SET TASK ▸ Reproduce every one of the following lines verbatim, keeping each character unchanged.
++++++++
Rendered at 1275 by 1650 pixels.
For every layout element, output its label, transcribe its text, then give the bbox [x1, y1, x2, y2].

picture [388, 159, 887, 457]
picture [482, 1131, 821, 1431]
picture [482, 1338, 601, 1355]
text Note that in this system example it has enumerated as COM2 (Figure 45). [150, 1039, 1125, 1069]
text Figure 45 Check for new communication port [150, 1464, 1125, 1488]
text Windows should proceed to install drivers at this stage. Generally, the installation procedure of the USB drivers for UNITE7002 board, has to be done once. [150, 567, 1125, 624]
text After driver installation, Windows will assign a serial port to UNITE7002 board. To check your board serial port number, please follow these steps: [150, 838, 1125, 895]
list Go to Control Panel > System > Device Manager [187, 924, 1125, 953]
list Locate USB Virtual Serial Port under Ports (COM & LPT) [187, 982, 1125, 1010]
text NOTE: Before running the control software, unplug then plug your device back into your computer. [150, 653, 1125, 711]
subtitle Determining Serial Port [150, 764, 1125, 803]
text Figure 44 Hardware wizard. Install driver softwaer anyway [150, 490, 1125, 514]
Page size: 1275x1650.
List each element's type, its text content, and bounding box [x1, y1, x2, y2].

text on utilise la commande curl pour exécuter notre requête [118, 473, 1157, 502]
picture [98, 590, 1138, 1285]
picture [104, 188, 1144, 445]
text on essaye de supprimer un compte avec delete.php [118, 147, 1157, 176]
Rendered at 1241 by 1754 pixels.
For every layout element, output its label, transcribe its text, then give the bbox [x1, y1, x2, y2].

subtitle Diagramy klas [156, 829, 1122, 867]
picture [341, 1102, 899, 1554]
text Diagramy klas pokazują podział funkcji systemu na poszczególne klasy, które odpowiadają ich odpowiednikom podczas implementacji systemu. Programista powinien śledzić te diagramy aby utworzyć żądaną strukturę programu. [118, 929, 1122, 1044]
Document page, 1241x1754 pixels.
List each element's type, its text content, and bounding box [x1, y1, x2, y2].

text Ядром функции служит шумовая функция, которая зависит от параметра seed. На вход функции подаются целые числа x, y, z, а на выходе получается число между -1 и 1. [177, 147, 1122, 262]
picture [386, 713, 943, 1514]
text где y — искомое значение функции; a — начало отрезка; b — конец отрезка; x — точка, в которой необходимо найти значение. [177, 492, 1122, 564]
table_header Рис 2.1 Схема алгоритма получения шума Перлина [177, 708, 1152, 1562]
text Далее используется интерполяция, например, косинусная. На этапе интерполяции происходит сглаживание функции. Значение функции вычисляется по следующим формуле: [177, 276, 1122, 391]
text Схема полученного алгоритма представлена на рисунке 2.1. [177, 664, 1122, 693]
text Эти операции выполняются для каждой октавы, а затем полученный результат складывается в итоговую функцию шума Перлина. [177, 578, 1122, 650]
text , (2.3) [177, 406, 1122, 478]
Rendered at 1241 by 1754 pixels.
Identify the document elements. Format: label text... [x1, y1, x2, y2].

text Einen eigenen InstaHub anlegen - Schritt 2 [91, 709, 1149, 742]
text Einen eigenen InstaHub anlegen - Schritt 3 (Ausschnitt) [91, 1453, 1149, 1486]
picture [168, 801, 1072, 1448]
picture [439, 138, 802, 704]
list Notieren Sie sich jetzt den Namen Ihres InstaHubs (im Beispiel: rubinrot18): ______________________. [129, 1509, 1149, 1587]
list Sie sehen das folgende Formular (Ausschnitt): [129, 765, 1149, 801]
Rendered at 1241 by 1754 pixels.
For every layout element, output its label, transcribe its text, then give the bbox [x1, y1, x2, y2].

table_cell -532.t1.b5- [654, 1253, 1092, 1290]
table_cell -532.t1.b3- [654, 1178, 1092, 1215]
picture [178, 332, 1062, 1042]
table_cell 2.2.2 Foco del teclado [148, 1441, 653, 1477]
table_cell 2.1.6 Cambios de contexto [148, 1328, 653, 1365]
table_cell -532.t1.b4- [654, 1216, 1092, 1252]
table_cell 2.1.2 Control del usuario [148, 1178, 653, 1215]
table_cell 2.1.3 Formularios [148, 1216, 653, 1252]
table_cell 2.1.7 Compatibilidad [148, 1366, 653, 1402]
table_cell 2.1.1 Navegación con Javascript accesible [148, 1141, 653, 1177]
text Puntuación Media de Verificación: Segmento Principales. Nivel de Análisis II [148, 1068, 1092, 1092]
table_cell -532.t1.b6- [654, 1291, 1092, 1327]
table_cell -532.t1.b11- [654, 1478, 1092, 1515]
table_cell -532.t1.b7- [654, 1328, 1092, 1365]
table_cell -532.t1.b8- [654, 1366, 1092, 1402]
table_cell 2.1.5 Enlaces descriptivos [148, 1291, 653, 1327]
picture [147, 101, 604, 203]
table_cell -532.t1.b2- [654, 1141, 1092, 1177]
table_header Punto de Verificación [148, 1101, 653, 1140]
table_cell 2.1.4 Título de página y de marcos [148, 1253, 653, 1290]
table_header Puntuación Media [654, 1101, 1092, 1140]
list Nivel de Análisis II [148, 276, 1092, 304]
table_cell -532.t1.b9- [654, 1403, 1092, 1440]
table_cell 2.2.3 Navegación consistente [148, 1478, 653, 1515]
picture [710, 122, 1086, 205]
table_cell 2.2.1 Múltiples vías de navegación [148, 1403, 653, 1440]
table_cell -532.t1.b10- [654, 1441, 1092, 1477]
++++++++
SOLUTION TO THIS PROBLEM ▸
Rendered at 1275 by 1650 pixels.
For every layout element, output its label, transcribe its text, then give the bbox [x1, y1, x2, y2].

picture [388, 159, 887, 457]
picture [482, 1131, 821, 1431]
picture [482, 1338, 601, 1355]
text Note that in this system example it has enumerated as COM2 (Figure 45). [150, 1039, 1125, 1069]
text Figure 45 Check for new communication port [150, 1464, 1125, 1488]
text Windows should proceed to install drivers at this stage. Generally, the installation procedure of the USB drivers for UNITE7002 board, has to be done once. [150, 567, 1125, 624]
text After driver installation, Windows will assign a serial port to UNITE7002 board. To check your board serial port number, please follow these steps: [150, 838, 1125, 895]
list Go to Control Panel > System > Device Manager [187, 924, 1125, 953]
list Locate USB Virtual Serial Port under Ports (COM & LPT) [187, 982, 1125, 1010]
text NOTE: Before running the control software, unplug then plug your device back into your computer. [150, 653, 1125, 711]
subtitle Determining Serial Port [150, 764, 1125, 803]
text Figure 44 Hardware wizard. Install driver softwaer anyway [150, 490, 1125, 514]
Page size: 1275x1650.
List each element's type, its text content, and bounding box [x1, y1, x2, y2].

text on utilise la commande curl pour exécuter notre requête [118, 473, 1157, 502]
picture [98, 590, 1138, 1285]
picture [104, 188, 1144, 445]
text on essaye de supprimer un compte avec delete.php [118, 147, 1157, 176]
Rendered at 1241 by 1754 pixels.
For every layout element, output its label, transcribe its text, then give the bbox [x1, y1, x2, y2].

subtitle Diagramy klas [156, 829, 1122, 867]
picture [341, 1102, 899, 1554]
text Diagramy klas pokazują podział funkcji systemu na poszczególne klasy, które odpowiadają ich odpowiednikom podczas implementacji systemu. Programista powinien śledzić te diagramy aby utworzyć żądaną strukturę programu. [118, 929, 1122, 1044]
Document page, 1241x1754 pixels.
List each element's type, its text content, and bounding box [x1, y1, x2, y2].

text Ядром функции служит шумовая функция, которая зависит от параметра seed. На вход функции подаются целые числа x, y, z, а на выходе получается число между -1 и 1. [177, 147, 1122, 262]
picture [386, 713, 943, 1514]
text где y — искомое значение функции; a — начало отрезка; b — конец отрезка; x — точка, в которой необходимо найти значение. [177, 492, 1122, 564]
table_header Рис 2.1 Схема алгоритма получения шума Перлина [177, 708, 1152, 1562]
text Далее используется интерполяция, например, косинусная. На этапе интерполяции происходит сглаживание функции. Значение функции вычисляется по следующим формуле: [177, 276, 1122, 391]
text Схема полученного алгоритма представлена на рисунке 2.1. [177, 664, 1122, 693]
text Эти операции выполняются для каждой октавы, а затем полученный результат складывается в итоговую функцию шума Перлина. [177, 578, 1122, 650]
text , (2.3) [177, 406, 1122, 478]
Rendered at 1241 by 1754 pixels.
Identify the document elements. Format: label text... [x1, y1, x2, y2].

text Einen eigenen InstaHub anlegen - Schritt 2 [91, 709, 1149, 742]
text Einen eigenen InstaHub anlegen - Schritt 3 (Ausschnitt) [91, 1453, 1149, 1486]
picture [168, 801, 1072, 1448]
picture [439, 138, 802, 704]
list Notieren Sie sich jetzt den Namen Ihres InstaHubs (im Beispiel: rubinrot18): ______________________. [129, 1509, 1149, 1587]
list Sie sehen das folgende Formular (Ausschnitt): [129, 765, 1149, 801]
Rendered at 1241 by 1754 pixels.
For every layout element, output its label, transcribe its text, then give the bbox [x1, y1, x2, y2].

table_cell -532.t1.b5- [654, 1253, 1092, 1290]
table_cell -532.t1.b3- [654, 1178, 1092, 1215]
picture [178, 332, 1062, 1042]
table_cell 2.2.2 Foco del teclado [148, 1441, 653, 1477]
table_cell 2.1.6 Cambios de contexto [148, 1328, 653, 1365]
table_cell -532.t1.b4- [654, 1216, 1092, 1252]
table_cell 2.1.2 Control del usuario [148, 1178, 653, 1215]
table_cell 2.1.3 Formularios [148, 1216, 653, 1252]
table_cell 2.1.7 Compatibilidad [148, 1366, 653, 1402]
table_cell 2.1.1 Navegación con Javascript accesible [148, 1141, 653, 1177]
text Puntuación Media de Verificación: Segmento Principales. Nivel de Análisis II [148, 1068, 1092, 1092]
table_cell -532.t1.b6- [654, 1291, 1092, 1327]
table_cell -532.t1.b11- [654, 1478, 1092, 1515]
table_cell -532.t1.b7- [654, 1328, 1092, 1365]
table_cell -532.t1.b8- [654, 1366, 1092, 1402]
table_cell 2.1.5 Enlaces descriptivos [148, 1291, 653, 1327]
picture [147, 101, 604, 203]
table_cell -532.t1.b2- [654, 1141, 1092, 1177]
table_header Punto de Verificación [148, 1101, 653, 1140]
table_cell 2.1.4 Título de página y de marcos [148, 1253, 653, 1290]
table_header Puntuación Media [654, 1101, 1092, 1140]
list Nivel de Análisis II [148, 276, 1092, 304]
table_cell -532.t1.b9- [654, 1403, 1092, 1440]
table_cell 2.2.3 Navegación consistente [148, 1478, 653, 1515]
picture [710, 122, 1086, 205]
table_cell 2.2.1 Múltiples vías de navegación [148, 1403, 653, 1440]
table_cell -532.t1.b10- [654, 1441, 1092, 1477]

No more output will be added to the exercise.